_Directions for this task:_ Turn the text read from each of the records below into a numbered list, one line per item, skipping blank lines. Leave the pictures out of your answer.

Content starts

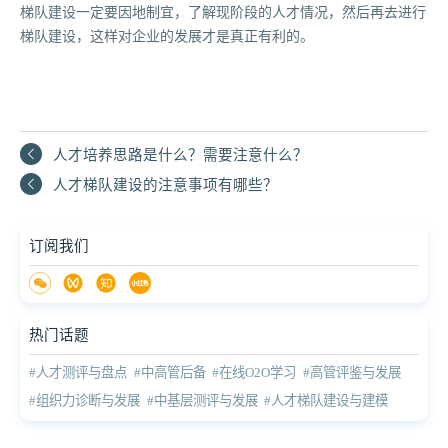
梯队建设一定要因地制宜，了解现阶段的人才情况，然后再去进行
梯队建设，这样对企业的发展才是真正有利的。
人才培养思路是什么？需要注意什么？
人才梯队建设的注意事项有哪些？
订阅我们
热门话题
#人才测评与盘点
#中高管后备
#在线O2O学习
#高管评鉴与发展
#组织力诊断与发展
#中基层测评与发展
#人才梯队建设与建模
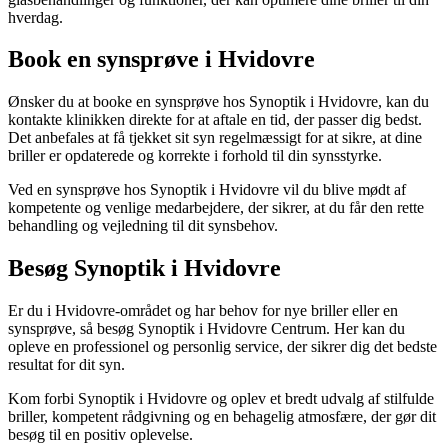
hverdag.
Book en synsprøve i Hvidovre
Ønsker du at booke en synsprøve hos Synoptik i Hvidovre, kan du
kontakte klinikken direkte for at aftale en tid, der passer dig bedst.
Det anbefales at få tjekket sit syn regelmæssigt for at sikre, at dine
briller er opdaterede og korrekte i forhold til din synsstyrke.
Ved en synsprøve hos Synoptik i Hvidovre vil du blive mødt af
kompetente og venlige medarbejdere, der sikrer, at du får den rette
behandling og vejledning til dit synsbehov.
Besøg Synoptik i Hvidovre
Er du i Hvidovre-området og har behov for nye briller eller en
synsprøve, så besøg Synoptik i Hvidovre Centrum. Her kan du
opleve en professionel og personlig service, der sikrer dig det bedste
resultat for dit syn.
Kom forbi Synoptik i Hvidovre og oplev et bredt udvalg af stilfulde
briller, kompetent rådgivning og en behagelig atmosfære, der gør dit
besøg til en positiv oplevelse.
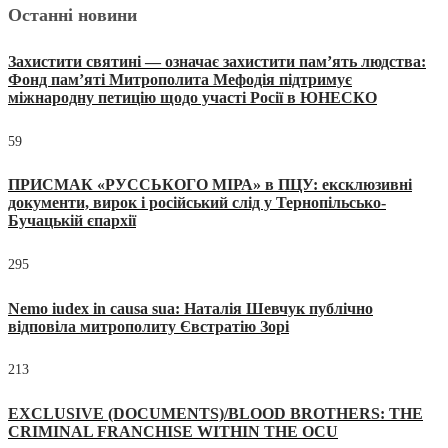
Останні новини
Захистити святині — означає захистити пам’ять людства:
Фонд пам’яті Митрополита Мефодія підтримує
міжнародну петицію щодо участі Росії в ЮНЕСКО
59
ПРИСМАК «РУССЬКОГО МІРА» в ПЦУ: ексклюзивні
документи, вирок і російський слід у Тернопільсько-
Бучацькій єпархії
295
Nemo iudex in causa sua: Наталія Шевчук публічно
відповіла митрополиту Євстратію Зорі
213
EXCLUSIVE (DOCUMENTS)/BLOOD BROTHERS: THE
CRIMINAL FRANCHISE WITHIN THE OCU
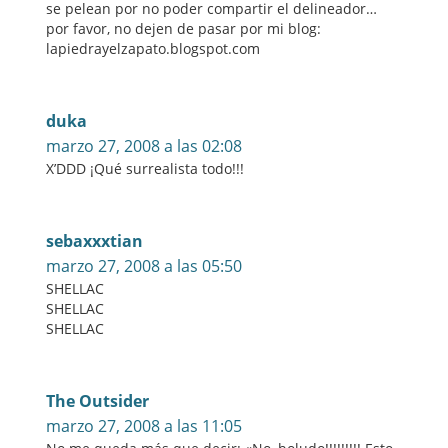
se pelean por no poder compartir el delineador…
por favor, no dejen de pasar por mi blog:
lapiedrayelzapato.blogspot.com
duka
marzo 27, 2008 a las 02:08
X’DDD ¡Qué surrealista todo!!!
sebaxxxtian
marzo 27, 2008 a las 05:50
SHELLAC
SHELLAC
SHELLAC
The Outsider
marzo 27, 2008 a las 11:05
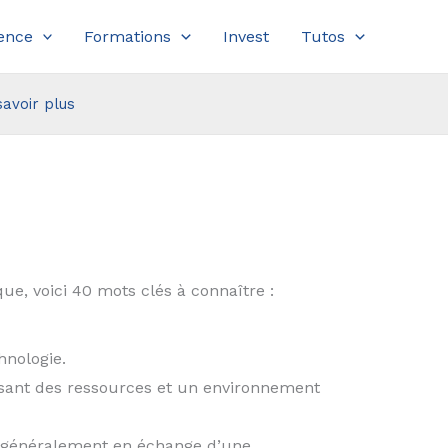
ence
Formations
Invest
Tutos
savoir plus
ue, voici 40 mots clés à connaître :
hnologie.
ssant des ressources et un environnement
, généralement en échange d’une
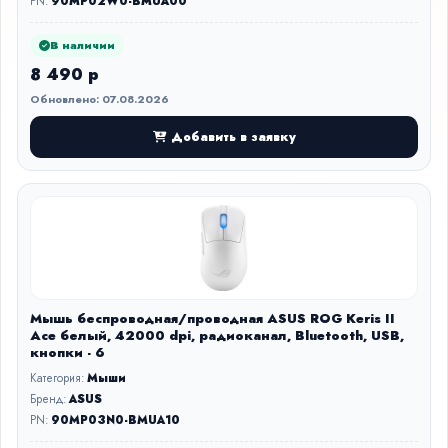
PN:
90MP02W0-BMUA00
В наличии
8 490 р
Обновлено: 07.08.2026
Добавить в заявку
Мышь беспроводная/проводная ASUS ROG Keris II
Ace белый, 42000 dpi, радиоканал, Bluetooth, USB,
кнопки - 6
Категория:
Мыши
Бренд:
ASUS
PN:
90MP03N0-BMUA10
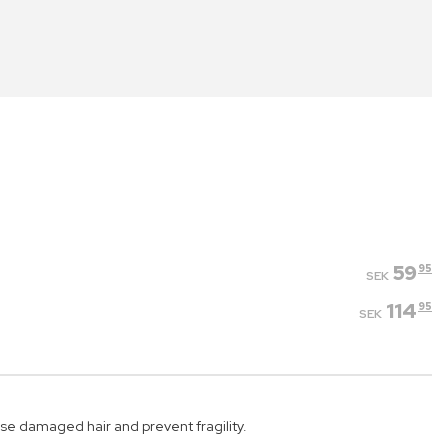
59
95
SEK
114
95
SEK
 damaged hair and prevent fragility.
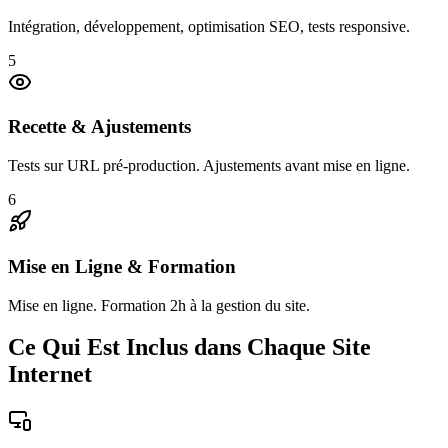
Intégration, développement, optimisation SEO, tests responsive.
5
Recette & Ajustements
Tests sur URL pré-production. Ajustements avant mise en ligne.
6
Mise en Ligne & Formation
Mise en ligne. Formation 2h à la gestion du site.
Ce Qui Est Inclus dans Chaque Site
Internet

Content ends

_Solution to this exercise:_
1. 梯队建设一定要因地制宜，了解现阶段的人才情况，然后再去进行
2. 梯队建设，这样对企业的发展才是真正有利的。
3. 人才培养思路是什么？需要注意什么？
4. 人才梯队建设的注意事项有哪些？
5. 订阅我们
6. 热门话题
7. #人才测评与盘点
8. #中高管后备
9. #在线O2O学习
10. #高管评鉴与发展
11. #组织力诊断与发展
12. #中基层测评与发展
13. #人才梯队建设与建模
14. hverdag.
15. Book en synsprøve i Hvidovre
16. Ønsker du at booke en synsprøve hos Synoptik i Hvidovre, kan du
17. kontakte klinikken direkte for at aftale en tid, der passer dig bedst.
18. Det anbefales at få tjekket sit syn regelmæssigt for at sikre, at dine
19. briller er opdaterede og korrekte i forhold til din synsstyrke.
20. Ved en synsprøve hos Synoptik i Hvidovre vil du blive mødt af
21. kompetente og venlige medarbejdere, der sikrer, at du får den rette
22. behandling og vejledning til dit synsbehov.
23. Besøg Synoptik i Hvidovre
24. Er du i Hvidovre-området og har behov for nye briller eller en
25. synsprøve, så besøg Synoptik i Hvidovre Centrum. Her kan du
26. opleve en professionel og personlig service, der sikrer dig det bedste
27. resultat for dit syn.
28. Kom forbi Synoptik i Hvidovre og oplev et bredt udvalg af stilfulde
29. briller, kompetent rådgivning og en behagelig atmosfære, der gør dit
30. besøg til en positiv oplevelse.
31. Останні новини
32. Захистити святині — означає захистити пам’ять людства:
33. Фонд пам’яті Митрополита Мефодія підтримує
34. міжнародну петицію щодо участі Росії в ЮНЕСКО
35. 59
36. ПРИСМАК «РУССЬКОГО МІРА» в ПЦУ: ексклюзивні
37. документи, вирок і російський слід у Тернопільсько-
38. Бучацькій єпархії
39. 295
40. Nemo iudex in causa sua: Наталія Шевчук публічно
41. відповіла митрополиту Євстратію Зорі
42. 213
43. EXCLUSIVE (DOCUMENTS)/BLOOD BROTHERS: THE
44. CRIMINAL FRANCHISE WITHIN THE OCU
45. se pelean por no poder compartir el delineador…
46. por favor, no dejen de pasar por mi blog:
47. lapiedrayelzapato.blogspot.com
48. duka
49. marzo 27, 2008 a las 02:08
50. X’DDD ¡Qué surrealista todo!!!
51. sebaxxxtian
52. marzo 27, 2008 a las 05:50
53. SHELLAC
54. SHELLAC
55. SHELLAC
56. The Outsider
57. marzo 27, 2008 a las 11:05
58. ence
59. Formations
60. Invest
61. Tutos
62. savoir plus
63. ue, voici 40 mots clés à connaître :
64. hnologie.
65. ssant des ressources et un environnement
66. , généralement en échange d’une
67. PN:
68. 90MP02W0-BMUA00
69. В наличии
70. 8 490 р
71. Обновлено: 07.08.2026
72. Добавить в заявку
73. Мышь беспроводная/проводная ASUS ROG Keris II
74. Ace белый, 42000 dpi, радиоканал, Bluetooth, USB,
75. кнопки - 6
76. Категория:
77. Мыши
78. Бренд:
79. ASUS
80. PN:
81. 90MP03N0-BMUA10
82. 59
83. 95
84. SEK
85. 114
86. 95
87. SEK
88.  damaged hair and prevent fragility.
89. Intégration, développement, optimisation SEO, tests responsive.
90. 5
91. Recette & Ajustements
92. Tests sur URL pré-production. Ajustements avant mise en ligne.
93. 6
94. Mise en Ligne & Formation
95. Mise en ligne. Formation 2h à la gestion du site.
96. Ce Qui Est Inclus dans Chaque Site
97. Internet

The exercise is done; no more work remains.